Advanced tweaks and automation tricks

  • Batch processing with scripts: wrap Subs2SRS calls in shell or Python scripts to process whole seasons automatically.
  • Combine with speech-to-text: run ASR (automatic speech recognition) to produce alternate transcriptions, then diff against subtitles to locate mismatches or useful variants.
  • Merge duplicate audio clips (same sentence across episodes) to reduce media bloat.
  • Use regex-based filters to exclude lines with bracketed stage directions ([laughs], [music]) or profanity if undesired.
  • For languages with script variants, provide both original script and romanization/phonetic field (e.g., kanji + kana + romaji).

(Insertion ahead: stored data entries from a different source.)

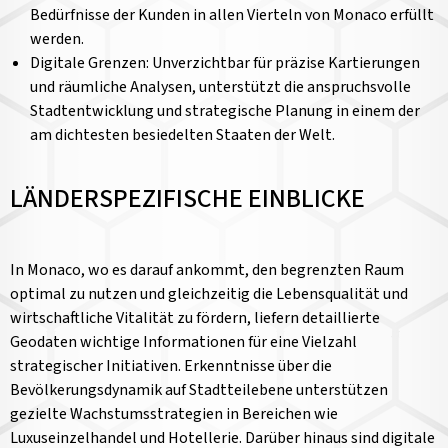
Bedürfnisse der Kunden in allen Vierteln von Monaco erfüllt
werden.
Digitale Grenzen: Unverzichtbar für präzise Kartierungen
und räumliche Analysen, unterstützt die anspruchsvolle
Stadtentwicklung und strategische Planung in einem der
am dichtesten besiedelten Staaten der Welt.
LÄNDERSPEZIFISCHE EINBLICKE
In Monaco, wo es darauf ankommt, den begrenzten Raum
optimal zu nutzen und gleichzeitig die Lebensqualität und
wirtschaftliche Vitalität zu fördern, liefern detaillierte
Geodaten wichtige Informationen für eine Vielzahl
strategischer Initiativen. Erkenntnisse über die
Bevölkerungsdynamik auf Stadtteilebene unterstützen
gezielte Wachstumsstrategien in Bereichen wie
Luxuseinzelhandel und Hotellerie. Darüber hinaus sind digitale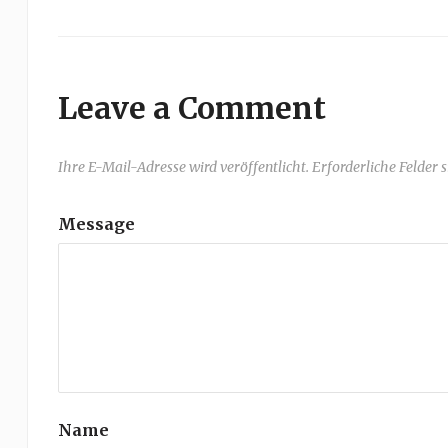
Leave a Comment
Ihre E-Mail-Adresse wird veröffentlicht. Erforderliche Felder 
Message
Name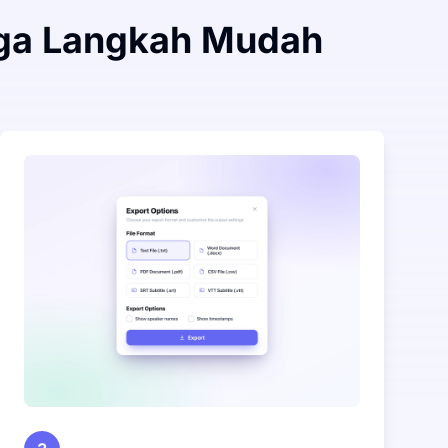
Tiga Langkah Mudah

Troubleshooting common issues

  • Bad sync between subtitles and video: re-time the SRT using subtitle editors (Aegisub) or shift timestamps in Subs2SRS settings.
  • Broken audio clips: check ffmpeg path and permissions; inspect timestamps for overlaps or negative durations.
  • Large media size / slow Anki: downsample audio, crop screenshots, and enable Anki’s “store media in collection” options; split large decks into smaller ones.
  • Incorrect tokenization for Asian languages: add language-specific tokenizers (MeCab for Japanese, jieba for Chinese) or increase sentence-merge thresholds.

Example minimal command sequence (conceptual)

Use the GUI or CLI; a conceptual CLI flow might look like:

  1. Prepare files in project folder.
  2. Run subs2srs parse to split and align subtitles.
  3. Run subs2srs render to extract audio and screenshots.
  4. Export .apkg and import into Anki.

(Exact commands depend on your Subs2SRS build and OS; consult your install docs.)


  • Only use media you legally own or have permission to use. Extracting clips for personal study is commonly considered fair use in many jurisdictions, but redistribute responsibly.
  • Avoid sharing decks with copyrighted media clips if you don’t have rights to distribute them.

Quick checklist before bulk processing

  • [ ] Subtitles are accurately synced and sentence-segmented.
  • [ ] ffmpeg is installed and working.
  • [ ] Anki note type/template prepared.
  • [ ] Audio buffer and clip length settings chosen.
  • [ ] Screenshot capture method and resolution chosen.
  • [ ] Test batch imported and verified in Anki.

Automating language learning with Subs2SRS turns passive watching into active study with minimal repeated manual work. With careful configuration, thoughtful card design, and controlled pacing, you can build a durable, context-rich SRS deck straight from your favorite shows and videos.